I throw away my kids’ art. By Bonnie Rochman for Babble.com’s “Bad Parent” column.

We are outside playing precariously close to the recycling bin when my son decides to rummage through it.

“Mama, you threw away my picture of a shark eating a diver in a chain-metal suit!”

Me, incredulous: “I did? I don’t know how that ended up in there. Thank you so much for rescuing it.”

So goeth the daily dilemma over juvenile objets d’art. My kids think anything with so much as a crayon scribble is worth saving. My house, meanwhile, is gasping for air beneath an avalanche of construction paper.

I had to choose how to handle this dilemma. The scenarios: One, save everything. Two, don’t. Given the options, I’ve chosen to be ruthless. If it doesn’t make me laugh or cry, it’s gotta go.

Being mom to small, copious artwork-generating kids is essentially incompatible with my Type-A personality. I thrive on paring things down, weeding things out. In my house, I have eight trash cans for five people. I am allergic to clutter, which is not surprising considering I grew up in a home where my father saved everything, up to and including store circulars . He piled them up in his car, on his desk, on the floor of his closet. Still does. In response, I became a neat freak. And until I became a mother, or at least until the kids hit preschool, I was able to maintain a minimalist household. But now? My kids generate a minimum of one piece of artwork a day, and that’s conservative. If I never trashed any of it, I’d be overrun by nearly 10,000 pieces of paper by the time they left elementary school. Recently, I realized it was time for “the talk.” No, not that talk.

Gently, I took my oldest aside. “Sweets, we can’t save everything.”

Surely he’d understand.

I was met by a blank stare.

“Why not?” he asked, and he was serious.

I stammered something about not enough storage space. He looked confused. I felt guilty.
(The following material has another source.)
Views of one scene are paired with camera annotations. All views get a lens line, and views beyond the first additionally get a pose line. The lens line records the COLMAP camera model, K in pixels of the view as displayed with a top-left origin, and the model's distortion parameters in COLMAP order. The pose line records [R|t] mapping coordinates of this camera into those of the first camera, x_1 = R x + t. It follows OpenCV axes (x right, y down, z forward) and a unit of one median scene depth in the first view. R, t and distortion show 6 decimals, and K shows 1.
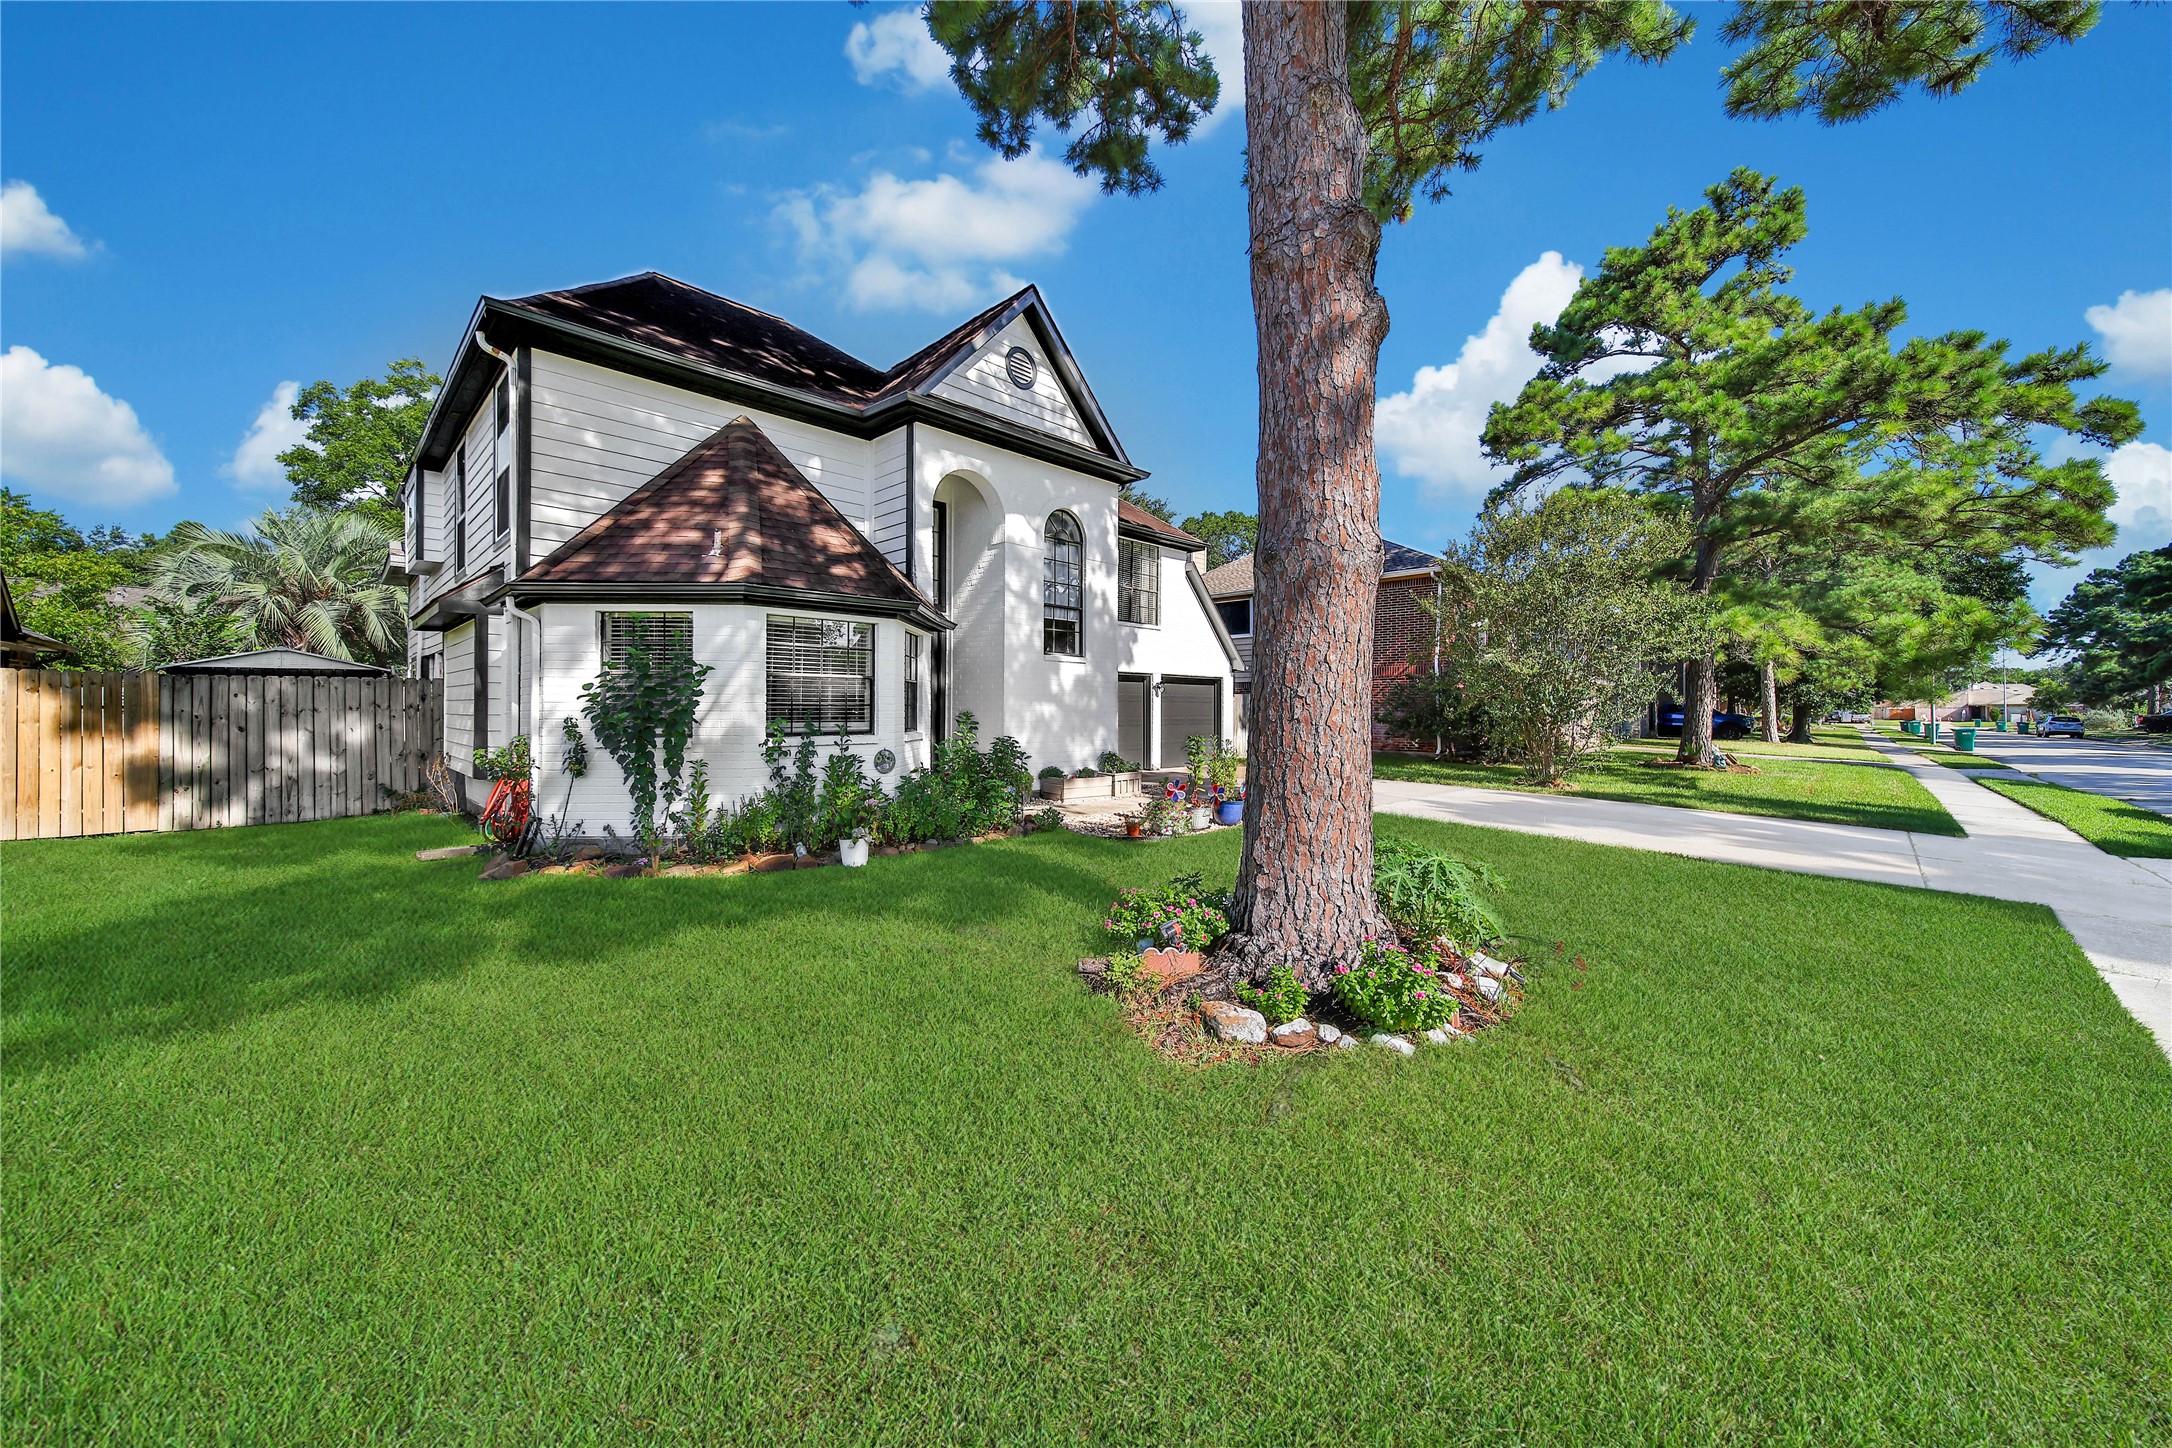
lens RADIAL K [[775.7, 0, 1092.8], [0, 775.7, 716.6], [0, 0, 1]] dist [0.002113, -0.000592]
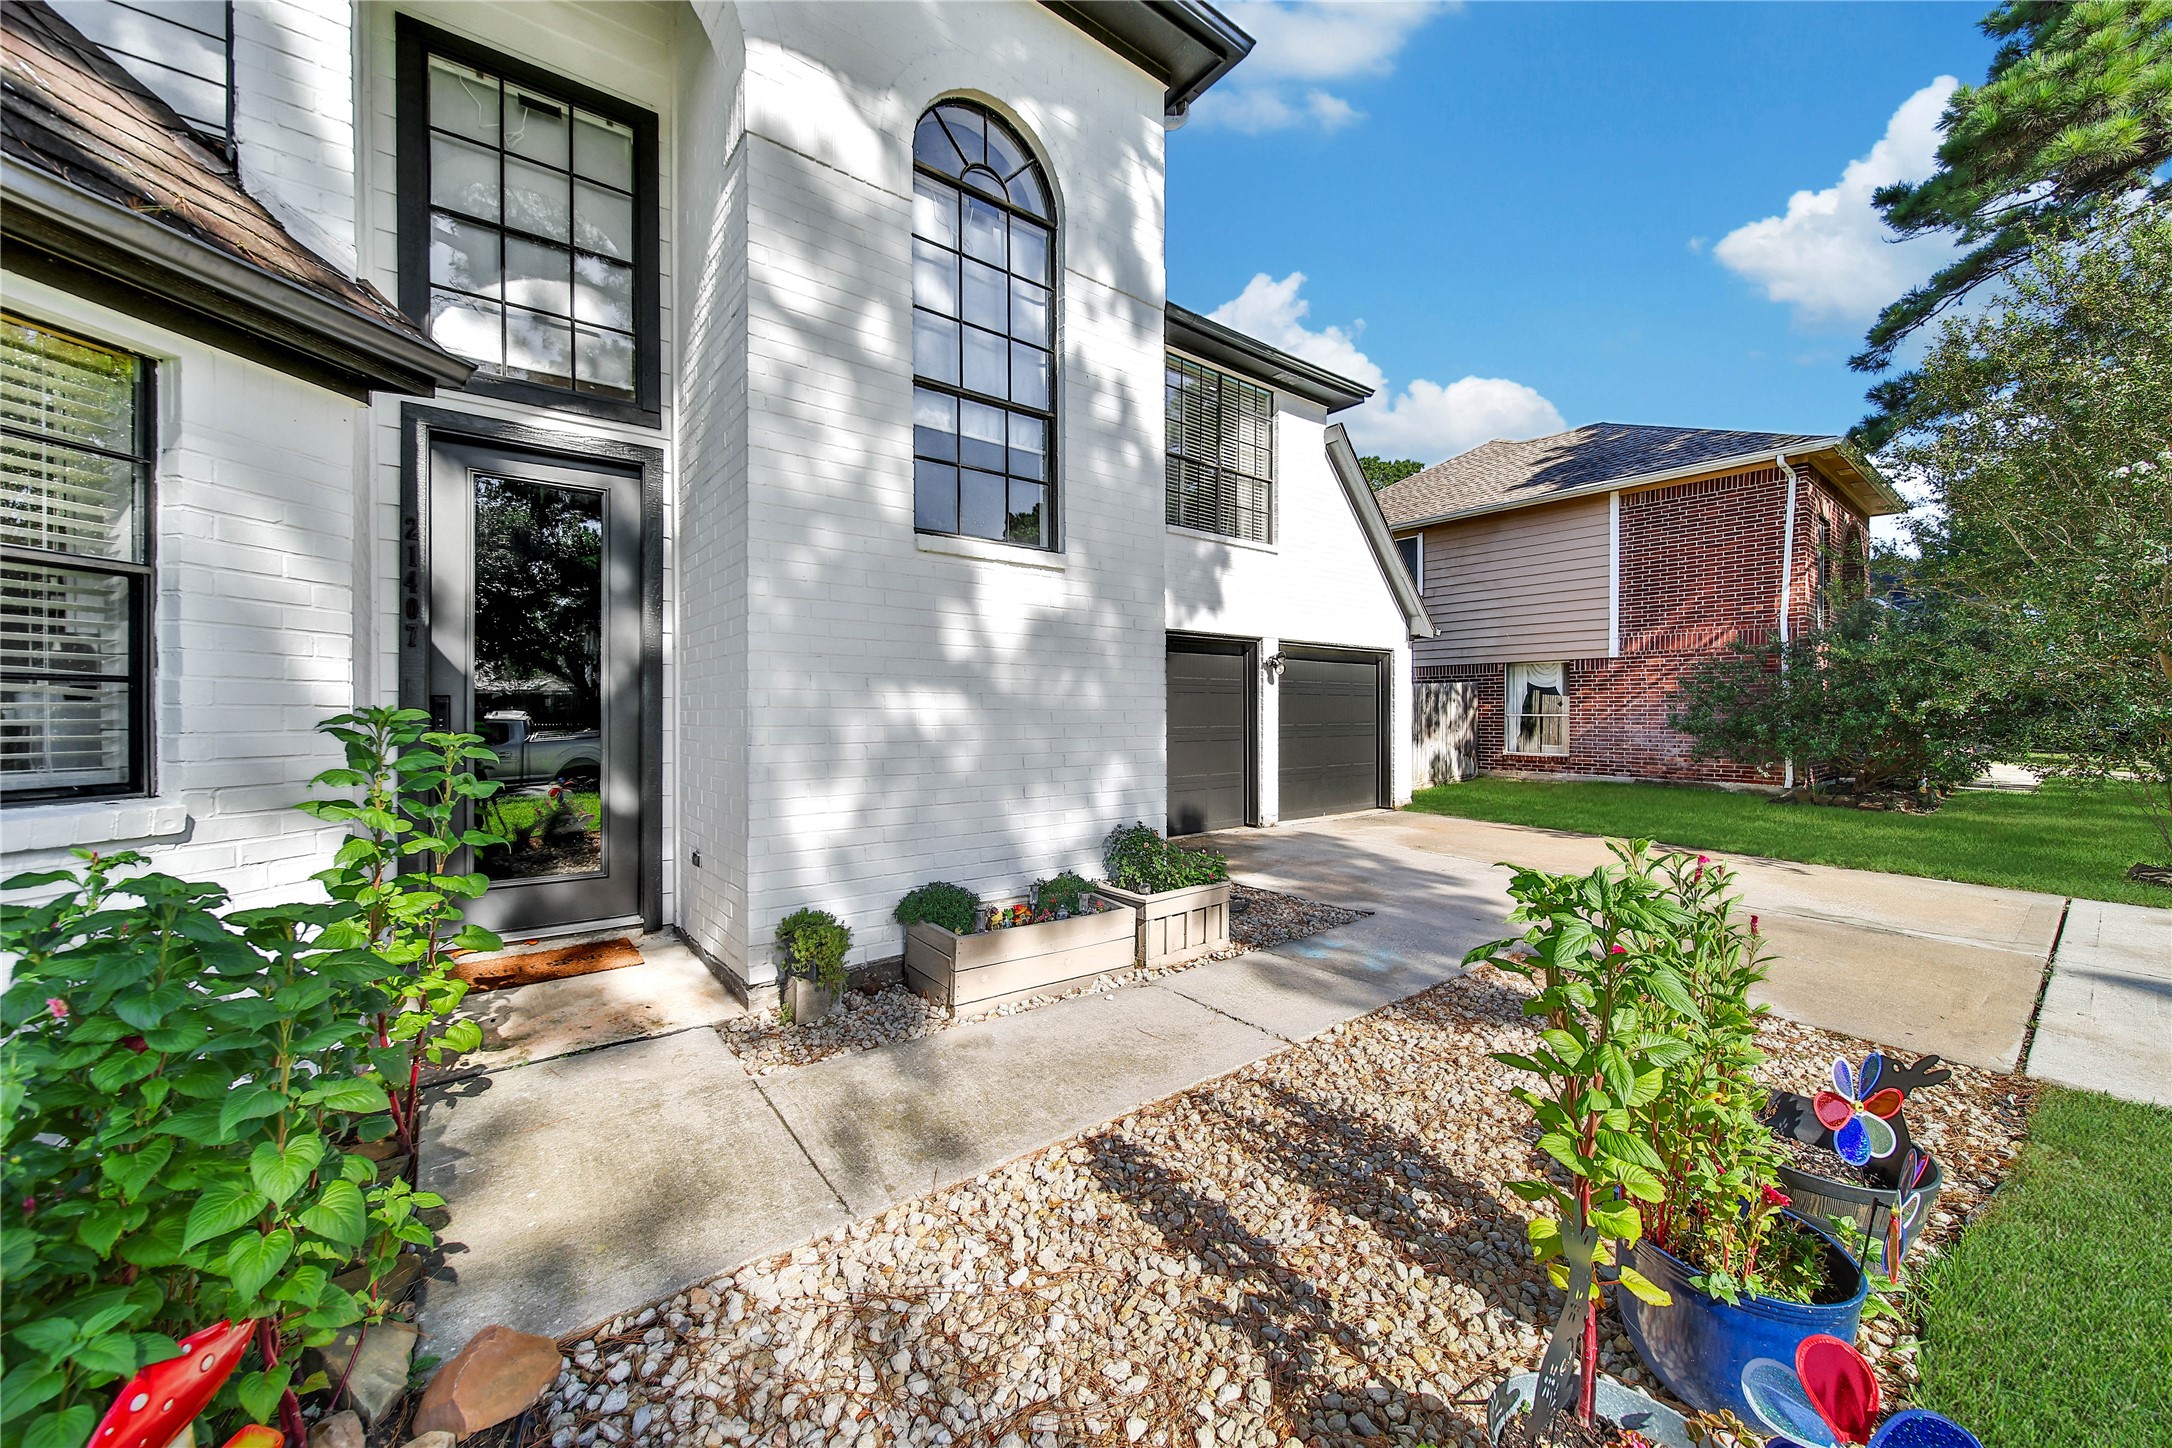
lens RADIAL K [[835.0, 0, 1090.3], [0, 835.0, 728.5], [0, 0, 1]] dist [0.003575, 0.000135]
pose [[0.992208, -0.001474, -0.124587, 0.048378], [0.002931, 0.999929, 0.011512, -0.004502], [0.124562, -0.011788, 0.992142, 0.633387]]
Honesty was not working. So I changed gears, fine-tuning my stealth art-disposal skills. If I’m going to throw it away, I make sure it’s wedged securely under several layers of potentially camouflaging detritus. Coffee grounds are good. Likewise with the recycling bin. I never toss that worksheet full of big A’s and little a’s near the top of the pile. Inquisitive eyes can spot one of their outcasts anywhere. I bury it beneath the Sunday paper and layer in a healthy dose of junk mail just to be safe. I’ve considered investing in a shredder.